I'd guess the way to avoid the large performance penalty is along the lines of (simplified here)

diff --git i/importlib_metadata/__init__.py w/importlib_metadata/__init__.py
index 4c420a5..2a90b6a 100644
--- i/importlib_metadata/__init__.py
+++ w/importlib_metadata/__init__.py
@@ -590,6 +590,7 @@ class PathDistribution(Distribution):
                      .joinpath(), __div__, .parent, and .read_text().
         """
         self._path = path
+        self._normalized_name = path.stem.partition("-")[0]
 
     def read_text(self, filename):
         with suppress(
@@ -648,7 +649,7 @@ def entry_points():
 
     :return: EntryPoint objects for all installed packages.
     """
-    unique = functools.partial(unique_everseen, key=operator.attrgetter('name'))
+    unique = functools.partial(unique_everseen, key=operator.attrgetter('_normalized_name'))
     eps = itertools.chain.from_iterable(
         dist.entry_points for dist in unique(distributions())
     )

(on top of your PR)
i.e. take advantage that in practice, the vast majority of Distributions will be PathDistributions, for which the normalized name can be directly inferred from the filename (I didn't handle eggs here, but something similar applies, of course modulo the different normalization). To handle non-PathDistributions, the base Distribution class should also gain a _normalized_name property that computes it from the non-normalized name.
Of course, this is assuming that you distributions with different names but with the same normalized name can be considered identical; if that's not the case you'd need something slightly more elaborate but along the same lines (first key by normalized name, then for each group of multiple distributions with the same normalized name, if that group has size>1 (which should be rare in practice), actually resolve the non-normalized names and do the deduplication).
The patch above (which doesn't implement all these subtleties) removes nearly all the overhead of this PR.

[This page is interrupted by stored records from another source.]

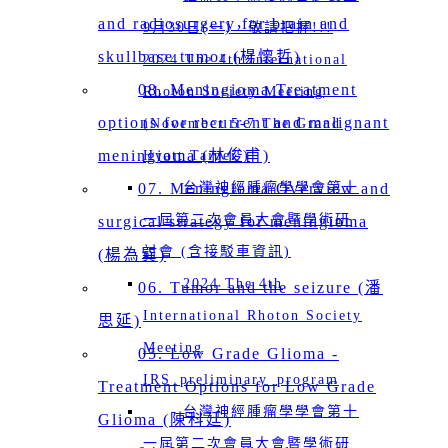
and radiosurgery for brain and
9月30日(一)，敬請把握!!!
skullbase tumor (楊懷哲)
2024 The 4th International
08. Meningioma Treatment
Rhoton Society Meeting
options for recurrent and malignant
(November 5-7 The Grand
meningioma (林俊甫)
Hyatt Taipei )
07. Meningioma Overview and
台灣神經腫瘤學學會第十
一屆第二次會員大會暨學術研
surgical strategy for meningioma
討會 (含接駁車資訊)
(楊為巽)
2024 The 4th
06. Tumor and the seizure (潘
International Rhoton Society
思延)
Meeting
05. Low Grade Glioma -
IRS_preliminary_program
Treatment Options for Low Grade
台灣神經腫瘤學學會第十
Glioma (陳科廷)
一屆第二次會員大會暨學術研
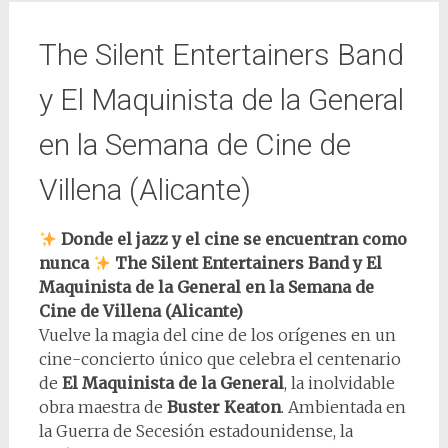
The Silent Entertainers Band
y El Maquinista de la General
en la Semana de Cine de
Villena (Alicante)
Donde el jazz y el cine se encuentran como
nunca
The Silent Entertainers Band y El
Maquinista de la General en la Semana de
Cine de Villena (Alicante)
Vuelve la magia del cine de los orígenes en un
cine-concierto único que celebra el centenario
de
El Maquinista de la General
, la inolvidable
obra maestra de
Buster Keaton
. Ambientada en
la Guerra de Secesión estadounidense, la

Also, orthogonally, entry_points.txt parsing itself can be significantly sped up. I'd guess that best would be a hand-rolled parser as the format is actually much less general than everything ConfigParser supports (I didn't find a spec for entry_points.txt, but can it e.g. ever use https://docs.python.org/3/library/configparser.html#interpolation-of-values?), but a quick fix that already yields large gains (~2x speed up on entry_points() before this current PR) is to reuse a single ConfigParser instance, as ConfigParser instantiation is quite slow:

diff --git i/importlib_metadata/__init__.py w/importlib_metadata/__init__.py
index fac3063..257e19e 100644
--- i/importlib_metadata/__init__.py
+++ w/importlib_metadata/__init__.py
@@ -87,6 +87,10 @@ class EntryPoint(
 
     dist: Optional['Distribution'] = None
 
+    cp = ConfigParser(delimiters='=')
+    # case sensitive: https://stackoverflow.com/q/1611799/812183
+    cp.optionxform = str
+
     def load(self):
         """Load the entry point from its definition. If only a module
         is indicated by the value, return that module. Otherwise,
@@ -122,11 +126,9 @@ class EntryPoint(
 
     @classmethod
     def _from_text(cls, text):
-        config = ConfigParser(delimiters='=')
-        # case sensitive: https://stackoverflow.com/q/1611799/812183
-        config.optionxform = str
-        config.read_string(text)
-        return cls._from_config(config)
+        cls.cp.clear()
+        cls.cp.read_string(text)
+        return cls._from_config(cls.cp)
 
     @classmethod
     def _from_text_for(cls, text, dist):

Meanwhile, a hand-rolled parser such as

     @classmethod
     def _from_text(cls, text):
-        config = ConfigParser(delimiters='=')
-        # case sensitive: https://stackoverflow.com/q/1611799/812183
-        config.optionxform = str
-        config.read_string(text)
-        return cls._from_config(config)
+        if not text:
+            return
+        group = None
+        for line in filter(None, map(str.strip, text.splitlines())):
+            if line.startswith("["):
+                group = line[1:-1]
+            else:
+                name, value = map(str.strip, line.split("=", 1))
+                yield cls(name, value, group)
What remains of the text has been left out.